| Issue #41 - January 16, 2009 |
Classic Cars
Car Mistakes and Adventures
By Bob Gelber
I'm sure that those of you out there who have been around classic cars for a while most likely have similar stories like mine to tell. Let me just relay some automotive tales from the dark side as well as the light side. Read them and weep, or perhaps laugh. I once traded a mint 1952 MG-TD for a rather doggy 1953 Jaguar XK-120MC coupe. I was taken in by the swoopy, sexy lines of the Jag as compared to the dowdy, square shaped little MG. Whereas the Morris Garage's ride never missed a beat, while owning the Jag-u-ar, it gave me nothing but headaches. And yet, of the two, it is still that XK-120 that I lust after to this day. Jaguar certainly built some hauntingly beautiful automobiles.
I lived in Manhattan and really had the hots for a Lotus Super Seven, which is probably the most rudimentary sports car ever made. At the time, around 1970, the best Super Seven I could find was in Aspen, Colorado. I purchased the car and flew to Aspen planning to drive it home. Bad idea. It was the middle of winter and the heater in the car was what I call a "right footer," because that was the only part of my body it would keep warm. Very British. The car also had a fabric top and side curtains whose fit was so bad that you could see the gaps from outer space. I drove the entire trip with various articles of clothing plugging the windows. One other piece of automotive fun: The Lotus stopped running on Interstate 80 in the middle of Idaho. Have you ever tried to get parts for a Lotus in Idaho? Lesson learned. If you buy a car that doesn't live in your neighborhood, ship it.
Talk about a bad time to sell. I like wooden station wagons and, during the '70s, owned three of them, all Fords. A 1947, a 1949 and a 1951. The 1949 was stolen one late afternoon from outside of Max's Kansas City, one of my favorite NY haunts. I sold the 1951 to Roy Lichtenstein for around $1,200, which was about what is was worth at the time. The 1947 was sold several years later for about the same amount. What stuns me is that, today, these woodies are worth well over $100,000 each. I sure would love to come across that one that was stolen. By law, it's still mine.
Worse time to sell. I really like old Porsche and Ferrari race cars, mainly because they represent the state of the art in automotive engineering by the manufacturers during the period in which they are built and raced. At different times I had two very rare vintage Porsche race cars. One a 1954 550 Spyder and the other, a 1967 910 Bergspyder (Mountain racer). In the late '70s, there was not a great market for a used race car.

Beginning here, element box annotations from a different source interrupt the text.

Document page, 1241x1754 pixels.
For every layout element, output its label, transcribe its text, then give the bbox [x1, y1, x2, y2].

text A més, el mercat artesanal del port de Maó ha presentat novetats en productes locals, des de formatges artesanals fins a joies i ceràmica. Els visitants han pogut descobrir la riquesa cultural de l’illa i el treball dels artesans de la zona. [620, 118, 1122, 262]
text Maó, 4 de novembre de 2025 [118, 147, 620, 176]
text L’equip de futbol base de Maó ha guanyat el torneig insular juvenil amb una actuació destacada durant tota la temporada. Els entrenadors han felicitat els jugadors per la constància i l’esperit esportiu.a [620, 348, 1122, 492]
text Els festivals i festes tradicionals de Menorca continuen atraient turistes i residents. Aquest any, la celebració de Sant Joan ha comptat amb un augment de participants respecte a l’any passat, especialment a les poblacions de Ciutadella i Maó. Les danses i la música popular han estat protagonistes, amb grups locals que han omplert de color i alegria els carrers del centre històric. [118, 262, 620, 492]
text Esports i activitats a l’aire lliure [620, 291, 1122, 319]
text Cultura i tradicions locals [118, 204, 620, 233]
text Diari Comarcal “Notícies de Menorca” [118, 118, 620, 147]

It seemed no one wanted a used up, beaten to death racing machine that was outclassed by more modern, faster designs. I sold my 550 Spyder for around $4,000 and the 910, one of only 28 ever built by the Porsche factory, for $36,000. Today, a 550 sells for around $700,000. and a 910, if you could find one, hovers around $1 million, and that's in a weak world economy.
During the same period I had the Porsches, I was offered a Ferrari GTO race car for $7,500 and a 427 factory racing Ford Cobra for $5,000. I passed on them. Like I said, no one wanted a used racing car. The Ferrari GTO and the Cobra R type are the two most valuable of their marque today. Try $3 million, each. I sold my 1965 Ferrari Lusso in 1968 for 5,000 bucks and today it's worth about $350,000, but that's chump change when compared to those race cars. Why is it hindsight usually makes one feel like a total idiot?
Weird breakdowns. Contrary to popular belief, some very famous German cars, when they first arrived in America, were quite troublesome. I had several Volkswagen Westphalia campers, which I loved for their space and practicality. This was our family truckster. The only problem was that because the vans shared the same underpowered little engine that was in the much lighter Beetle, there was a great strain on the motor. Admittedly, I drove the camper hard like it was the box a Porsche came in, and perhaps that's why I was always burning up its engine. Anyway, VW engines were cheap in the '70s, just like the VW. Speaking of weak engines, the Porsche 356 was nothing to write home about. Most well driven four cylinder Porsches would need a crankshaft by 80,000 miles. That weak crankshaft is probably the main reason the crankshaft in the newer 911 is overbuilt. In those days, Porsche engines were not cheap, just like anything to do with that expensive little car.